Zulip Chat Archive

Stream: new members

Topic: Coercing to option


Abhimanyu Pallavi Sudhir (Jan 15 2019 at 21:14):

Where can I find lemmas about coercing to option (e.g. to option ℕ)? I want basic things like ↑(n - m) = ↑n - ↑m.

Mario Carneiro (Jan 15 2019 at 21:15):

what does subtraction mean?

Mario Carneiro (Jan 15 2019 at 21:15):

I don't think option has a has_sub instance

Abhimanyu Pallavi Sudhir (Jan 15 2019 at 21:17):

But option N does.

Abhimanyu Pallavi Sudhir (Jan 15 2019 at 21:18):

Oh wait, you mean ↑n - ↑m won't be defined at all.

Abhimanyu Pallavi Sudhir (Jan 15 2019 at 21:18):

What about something like 1 + ↑(n - 1) = ↑n? That's what I actually need to prove.

Mario Carneiro (Jan 15 2019 at 21:18):

option doesn't have an add or 1 either

Mario Carneiro (Jan 15 2019 at 21:18):

what are you doing?

Abhimanyu Pallavi Sudhir (Jan 15 2019 at 21:19):

Degrees of polynomials.

Abhimanyu Pallavi Sudhir (Jan 15 2019 at 21:19):

You can add degrees of polynomials, but they're defined via option.

Mario Carneiro (Jan 15 2019 at 21:19):

Isn't it with_bot N or something?

Abhimanyu Pallavi Sudhir (Jan 15 2019 at 21:19):

Yeah.

Mario Carneiro (Jan 15 2019 at 21:19):

that's a different thing

Abhimanyu Pallavi Sudhir (Jan 15 2019 at 21:20):

Ok, because with_bot has additional structure.

Mario Carneiro (Jan 15 2019 at 21:20):

with_bot has an addition, option doesn't

Abhimanyu Pallavi Sudhir (Jan 15 2019 at 21:20):

But how do I coerce to with_bot?

Abhimanyu Pallavi Sudhir (Jan 15 2019 at 21:20):

I mean, are there lemmas about it in mathlib?

Mario Carneiro (Jan 15 2019 at 21:22):

I think you want with_bot.coe_add

Abhimanyu Pallavi Sudhir (Jan 15 2019 at 21:22):

Ah, I see.

Mario Carneiro (Jan 15 2019 at 21:22):

the lemmas are in algebra.ordered_group

Mario Carneiro (Jan 15 2019 at 21:22):

but if n : nat then 1 + \u(n - 1) = \u n is false at 0

Abhimanyu Pallavi Sudhir (Jan 15 2019 at 21:23):

Yeah, I have an n > 1 hypothesis, that's alright.

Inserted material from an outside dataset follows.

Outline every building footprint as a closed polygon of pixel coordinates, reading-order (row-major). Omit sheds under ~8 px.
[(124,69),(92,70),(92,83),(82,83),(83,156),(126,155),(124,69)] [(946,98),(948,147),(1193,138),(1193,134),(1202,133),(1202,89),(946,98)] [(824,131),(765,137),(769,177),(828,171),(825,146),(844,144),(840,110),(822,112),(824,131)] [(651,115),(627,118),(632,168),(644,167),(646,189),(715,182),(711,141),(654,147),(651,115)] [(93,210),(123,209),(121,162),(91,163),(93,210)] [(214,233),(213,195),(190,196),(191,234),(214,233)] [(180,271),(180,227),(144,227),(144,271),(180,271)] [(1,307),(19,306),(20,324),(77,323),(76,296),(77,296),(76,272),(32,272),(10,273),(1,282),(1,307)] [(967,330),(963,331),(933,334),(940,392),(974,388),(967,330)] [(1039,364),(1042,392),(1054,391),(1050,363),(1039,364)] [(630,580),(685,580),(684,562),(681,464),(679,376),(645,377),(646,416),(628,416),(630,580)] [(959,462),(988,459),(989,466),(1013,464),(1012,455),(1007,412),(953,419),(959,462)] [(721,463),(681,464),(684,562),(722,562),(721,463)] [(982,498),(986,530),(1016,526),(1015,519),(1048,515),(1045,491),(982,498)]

Mario Carneiro (Jan 15 2019 at 21:23):

if you cases on n then the zero case is impossible and the succ case is by refl

Mario Carneiro (Jan 15 2019 at 21:24):

oh wait, not refl, you have to commute the 1+ first

Kevin Buzzard (Jan 15 2019 at 21:36):

that's a different thing

It's a definitionally equal thing. Definitional equality is a subtle beast. At times you should just treat definitionally equal things as the same, but at other times you shouldn't, and this is one of those times. This came up today in my M1P1 talk. We tried linarith to finish the proof that any two limits of a sequence were equal, and it failed, because we had hypotheses of the form l < m -> false. When we changed them to the definitionally equal \not (l < m) linarith suddenly worked! What is going on, I guess, is that linarith is looking at what "kind" of an expression it can see, and l < m -> false is "just some function" to linarith, whereas \not (l < m) is "a linear inequality that I can use". Similarly type class inference for + is going to trigger on with_bot nat but perhaps not on option nat even though they're definitionally equal. I hope I've got this mostly right. These things might be definitionally equal, but they are different expressions so tactics or other bits of Lean might treat them in different ways. For unification they will be the same but for rewrites they won't. etc etc.